**Dataset section**
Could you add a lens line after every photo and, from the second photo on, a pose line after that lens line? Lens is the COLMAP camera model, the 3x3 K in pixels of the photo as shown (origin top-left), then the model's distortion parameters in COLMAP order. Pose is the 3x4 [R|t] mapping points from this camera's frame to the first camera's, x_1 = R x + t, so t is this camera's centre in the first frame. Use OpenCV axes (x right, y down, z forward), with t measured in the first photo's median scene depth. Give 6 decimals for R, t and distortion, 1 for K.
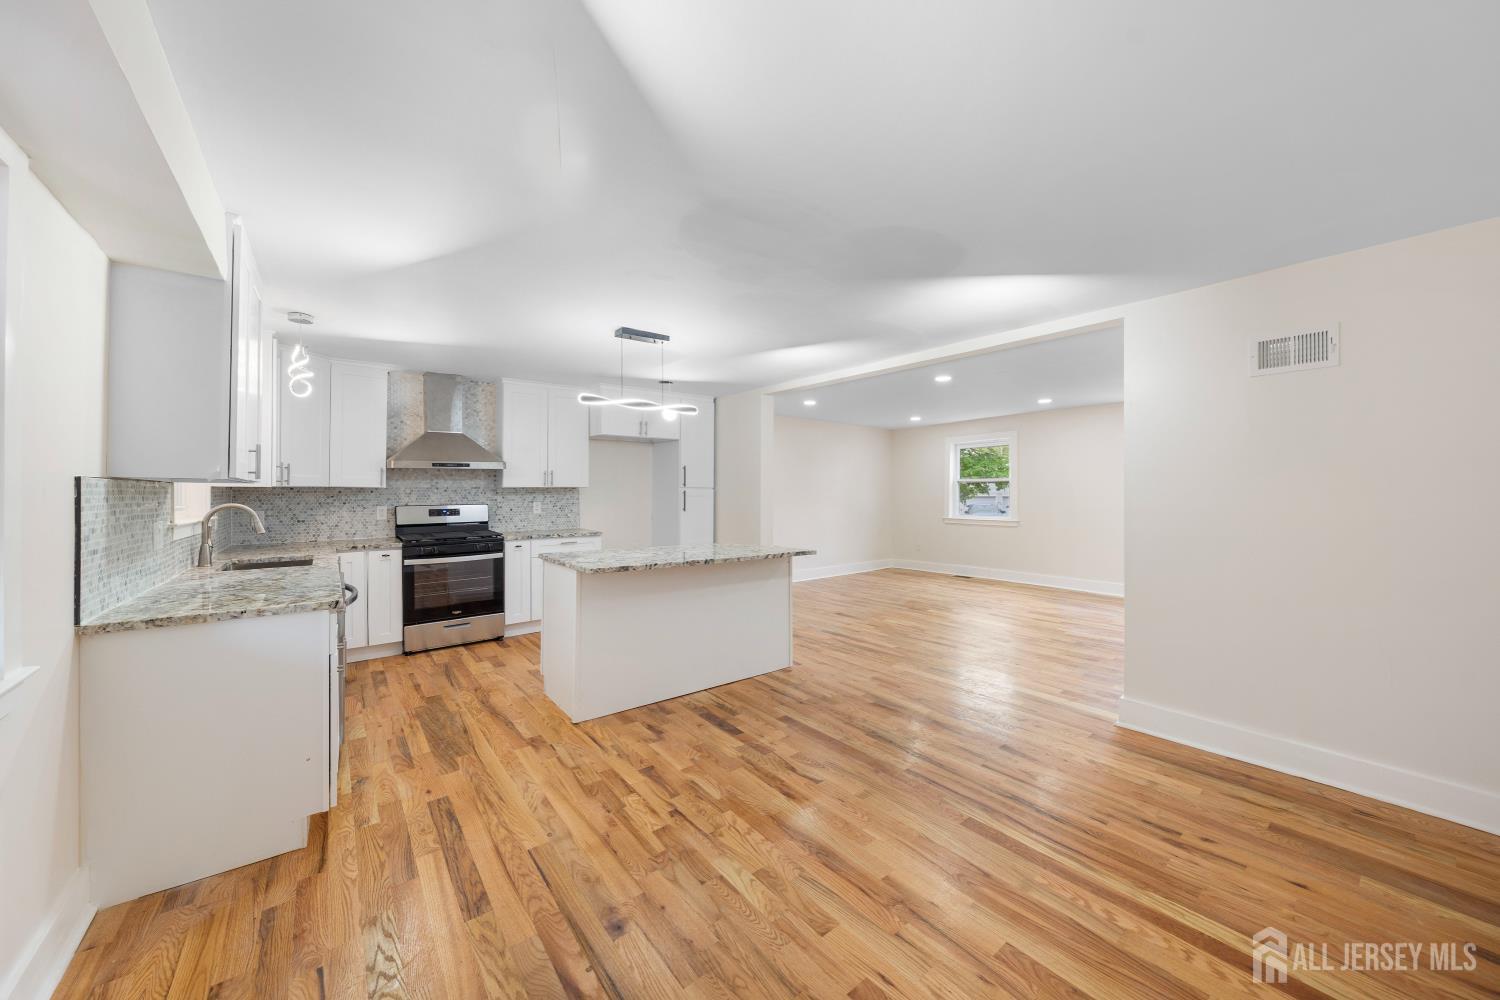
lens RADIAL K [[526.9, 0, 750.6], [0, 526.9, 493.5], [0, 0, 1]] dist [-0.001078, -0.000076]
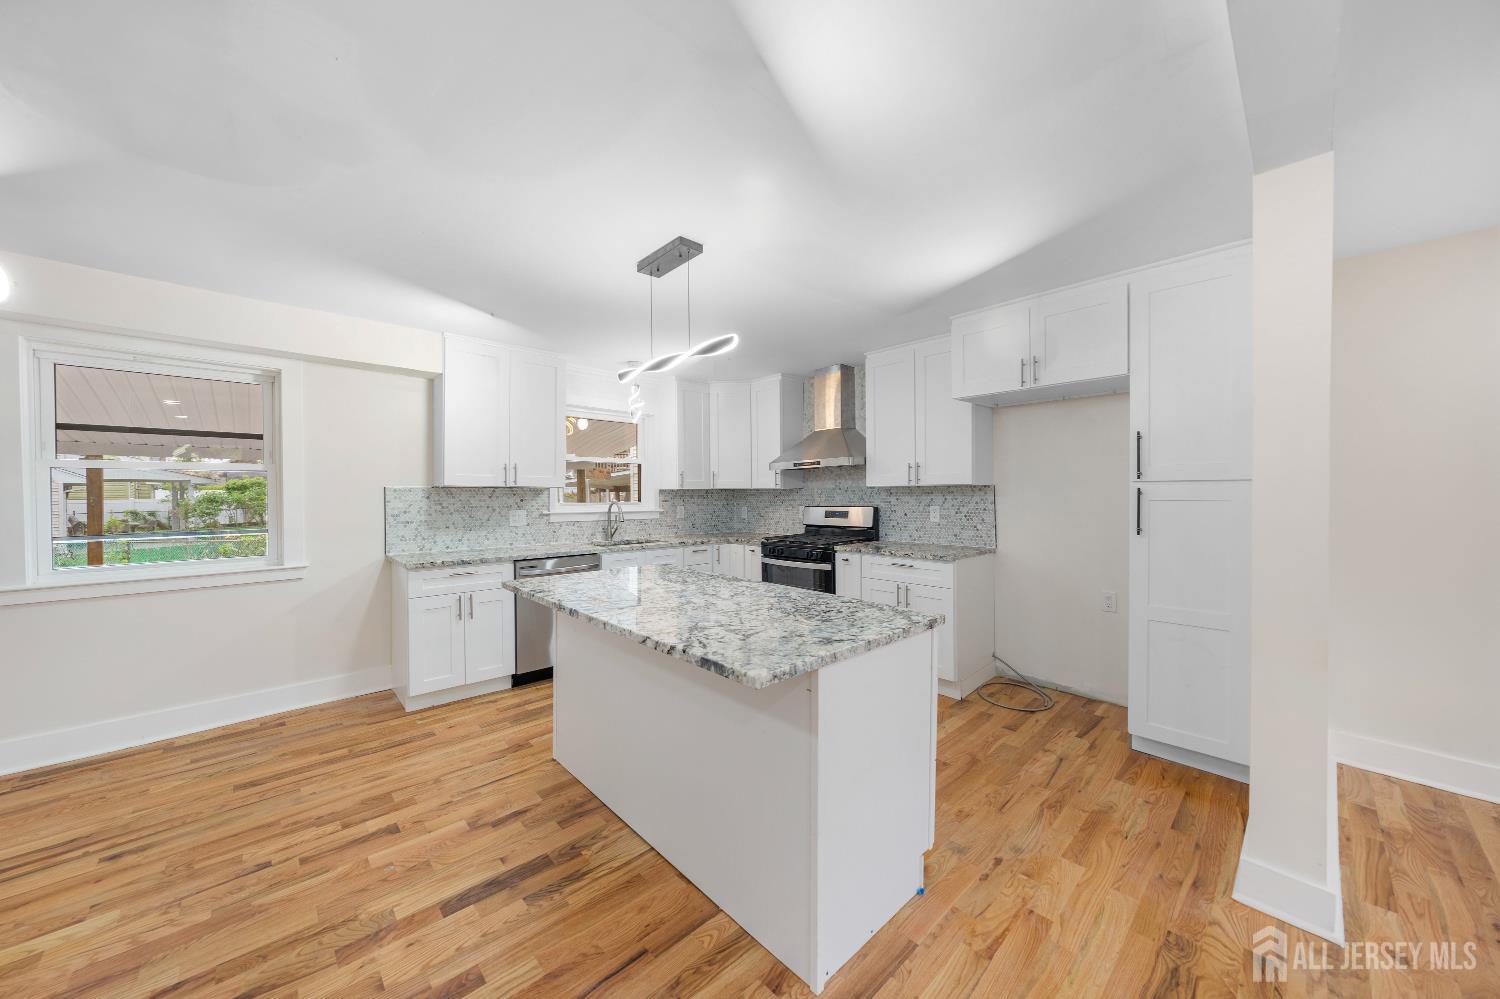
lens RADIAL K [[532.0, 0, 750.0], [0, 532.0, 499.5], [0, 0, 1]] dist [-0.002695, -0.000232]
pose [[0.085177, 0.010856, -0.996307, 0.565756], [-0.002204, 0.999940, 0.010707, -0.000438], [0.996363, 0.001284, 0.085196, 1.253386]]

**Brief**
Each line of the data should be quoted exactly, with pictures left out.

**Exercise result**
Could you add a lens line after every photo and, from the second photo on, a pose line after that lens line? Lens is the COLMAP camera model, the 3x3 K in pixels of the photo as shown (origin top-left), then the model's distortion parameters in COLMAP order. Pose is the 3x4 [R|t] mapping points from this camera's frame to the first camera's, x_1 = R x + t, so t is this camera's centre in the first frame. Use OpenCV axes (x right, y down, z forward), with t measured in the first photo's median scene depth. Give 6 decimals for R, t and distortion, 1 for K.
lens RADIAL K [[526.9, 0, 750.6], [0, 526.9, 493.5], [0, 0, 1]] dist [-0.001078, -0.000076]
lens RADIAL K [[532.0, 0, 750.0], [0, 532.0, 499.5], [0, 0, 1]] dist [-0.002695, -0.000232]
pose [[0.085177, 0.010856, -0.996307, 0.565756], [-0.002204, 0.999940, 0.010707, -0.000438], [0.996363, 0.001284, 0.085196, 1.253386]]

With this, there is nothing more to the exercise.